There is no known record of the time and place of Frans Hals's birth. His father was a cloth-worker from Mechelen and his mother came from Antwerp. According to one tradition Frans was 85 when he died, which would make the year of his birth 1580 or 1581; another report states that he was born in 1584. As his parents moved from Mechelen to Antwerp about 1581 his beginnings are quite obscure. They continue in obscurity for a good many years. His parents were in Antwerp in 1585 and in Haarlem by 1591, where Frans's younger brother, Dirck (who also became a painter), was baptized on 19 March. Theirs was one of the more than 600 families of Flemish textile workers who left the south for Haarlem after 1585. Nothing certain is known, either, about Hals's training or his early work. He is reputed to have been the pupil of the painter, historian and poet, Carel van Mander, but this is not confirmed in any second source, and there seems to be no trace of van Mander's influence on Hals's style. But then, no work can be attributed to him with any certainty before 1611, when he was not younger than twenty-six and probably nearer thirty.

He joined the Guild of Saint Luke in Haarlem in 1610 and married about the same time. His first child, Harmen, who also grew up to be a painter, was born in 1611 and in 1615 his wife died, leaving him with two children. She was buried in a pauper's grave, which is the first evidence of what has become established as Hals's financial condition. In 1617, Hals remarried. The banns were published on 15 January, the ceremony was on 12 February and a daughter, Sara, was baptized on 21 February. Hals's second wife, who was illiterate, bare him at least eight children and lived to be over eighty, surviving him by eight years. Three of Hals's sons by this marriage became painters, Frans Fransz. Hals the Younger, Reynier Fransz. Hals and Nicolaes Fransz. Hals. There was also Johannes Fransz. Hals (who was also a painter), but it is not certain whether he was of the first or second marriage. Counting sons, brothers and a nephew, there were nine members of the family, all named Hals, who were painters. Frans Hals began to make his reputation as a portrait-painter in 1616, when he was commissioned to paint the Banquet of the Officers of the St George Militia Company. But portrait painters were not held in very high esteem in Hals's day. Although he received commissions and trained apprentices or pupils, he was never widely famed and his finances were always precarious. His refusal to travel to Amsterdam to finish a group portrait of a militia company in the 1630s suggests that his frequent money troubles were of his own making. (The nineteenth-century tradition that he was also a drunkard and wife-beater was, however, a case of mistaken identity. The document probably referred to a Haarlem weaver of the same name.) Bills were unpaid: in 1635 he failed to pay his guild dues.

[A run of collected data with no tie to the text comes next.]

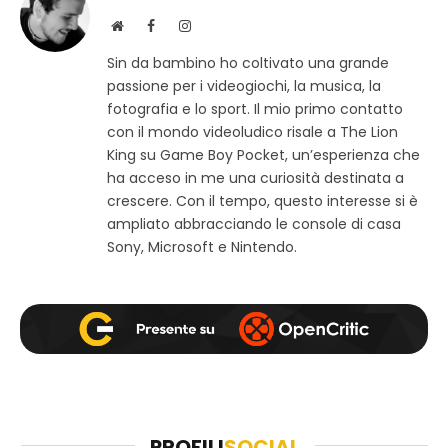
S
F
I
i
a
n
Sin da bambino ho coltivato una grande
t
c
s
passione per i videogiochi, la musica, la
o
e
t
w
b
a
fotografia e lo sport. Il mio primo contatto
e
o
g
con il mondo videoludico risale a The Lion
b
o
r
King su Game Boy Pocket, un’esperienza che
k
a
ha acceso in me una curiosità destinata a
m
crescere. Con il tempo, questo interesse si è
ampliato abbracciando le console di casa
Sony, Microsoft e Nintendo.
PROFILI
SOCIAL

Other troubles followed. In 1642 his son Pieter was committed to an institution because he was dangerous, and in the same year his daughter Sara had an illegitimate child. In 1654 a baker seized his property to settle a bad debt. In 1661 the Guild exempted him from payment of the annual dues. In 1663 and in the years that followed he received a grant from the municipality. In 1664, at his request, he was given three cartloads of peat. He died on 29 August, 1666 in his mid-eighties and on 1 September was buried in the choir of St Bavo's Church in Haarlem.